IV. Conclusiones y recomendación:

Sobre la base de la experiencia cubana, podemos concluir que el exitoso resultado alcanzado en nuestra patria en el combate y prevención de la corrupción se fundamenta, como elemento fáctico, en tres condiciones decisivas: JUSTICIA SOCIAL, PATRIOTISMO E INTELIGENCIA.

Respecto de la justicia social, instaurada definitivamente en Cuba, ya nos hemos referido en este trabajo y consideramos que es una condición esencial para prevenir y combatir la corrupción.

El patriotismo es el principio ideológico de los hombres y los pueblos que los conmina a entregarlo todo por la patria, incluso la vida, poniendo los intereses de ésta y de la sociedad que la integra, por encima de sus intereses personales y al que le son inherentes valores tales como, la voluntad de hacer en cada momento lo que es necesario hacer, el espíritu de sacrificio por un ideal, la solidaridad humana, la honestidad, la honradez, el desinterés personal, la consagración cotidiana a los deberes públicos y la confianza en el futuro.

En todos los hombres hay una cuota de patriotismo y esa es la que hay que exaltar al máximo mediante el trabajo ideológico-educativo.

La inteligencia se cultiva y desarrolla; permite determinar y elegir las mejores decisiones que es necesario y posible adoptar en cada momento para alcanzar los mejores resultados, de conformidad con las condiciones histórico concretas imperantes. Se debe impedir que se pierda inteligencia alguna sin cultivar y desarrollar.

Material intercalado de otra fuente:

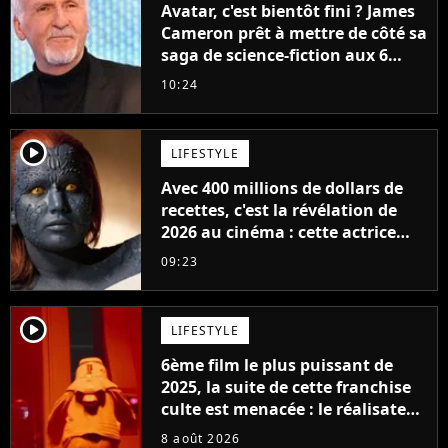
Avatar, c'est bientôt fini ? James
Cameron prêt à mettre de côté sa
saga de science-fiction aux 6
milliards de recettes
10:24
player2
LIFESTYLE
Avec 400 millions de dollars de
recettes, c'est la révélation de
2026 au cinéma : cette actrice
adorée prête à remplacer
09:23
Jennifer Lawrence chez Marvel
player2
LIFESTYLE
6ème film le plus puissant de
2025, la suite de cette franchise
culte est menacée : le réalisateur
claque la porte pour "différends
8 août 2026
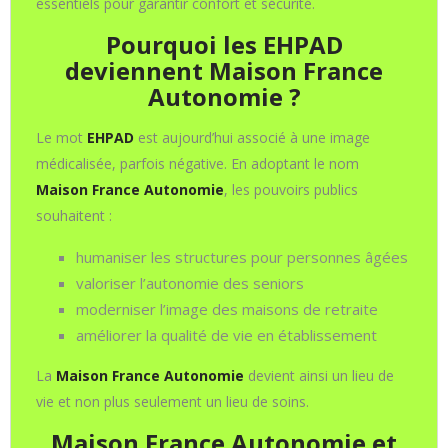
essentiels pour garantir confort et sécurité.
Pourquoi les EHPAD
deviennent Maison France
Autonomie ?
Le mot
EHPAD
est aujourd’hui associé à une image
médicalisée, parfois négative. En adoptant le nom
Maison France Autonomie
, les pouvoirs publics
souhaitent :
humaniser les structures pour personnes âgées
valoriser l’autonomie des seniors
moderniser l’image des maisons de retraite
améliorer la qualité de vie en établissement
La
Maison France Autonomie
devient ainsi un lieu de
vie et non plus seulement un lieu de soins.
Maison France Autonomie et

Si muchos pueblos del mundo con diferentes ideologías, costumbres, religiones, modos de vida e idiosincrasias, han realizado proezas increíbles a través de la historia, con patriotismo e inteligencia, como cuando los países de América del Sur y Cuba se independizaron de la metrópoli española; la hoy desaparecida Unión Soviética venció heroicamente al fascismo; Viet Nam infligió una aplastante derrota al país militarmente más poderoso de la tierra; Angola rechazó la invasión sudafricana y preservó su independencia, y Namibia y Sudáfrica obtuvieron su liberación de los sostenedores del apartheid, estamos convencidos que la corrupción también puede ser derrotada por aquéllos pueblos que se lo propongan firmemente.

El combate a la corrupción es una batalla viable, pero larga y difícil, mediante la cual debemos hacernos el propósito de, unidos y solidarios todos, lograr en primerísimo lugar, con patriotismo e inteligencia, que impere en nuestros pueblos la justicia social. Si esto no se logra, no venceremos a la corrupción.

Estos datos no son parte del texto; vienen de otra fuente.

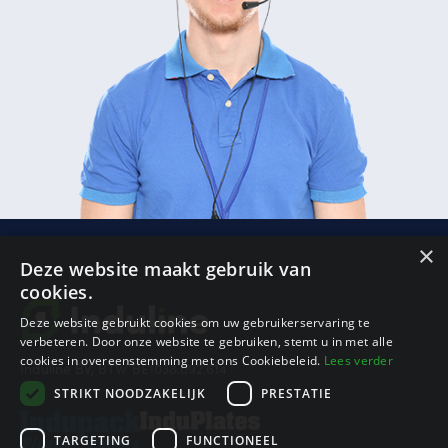
×
Deze website maakt gebruik van
cookies.
Sub
Deze website gebruikt cookies om uw gebruikerservaring te
Btw
verbeteren. Door onze website te gebruiken, stemt u in met alle
Ver
cookies in overeenstemming met ons Cookiebeleid.
Lees verder
Induline BV, BTW BE1038.092.614
STRIKT NOODZAKELIJK
PRESTATIE
To
TARGETING
FUNCTIONEEL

Erradicar la corrupción es un deber de nuestra generación al cual no tenemos derecho a faltar, porque en ello está la supervivencia de la humanidad, de los ricos y de los pobres, de los débiles y de los poderosos; no permitamos que el mundo sea globalizadamente ingobernable en un futuro cercano, por el imperio de la corrupción.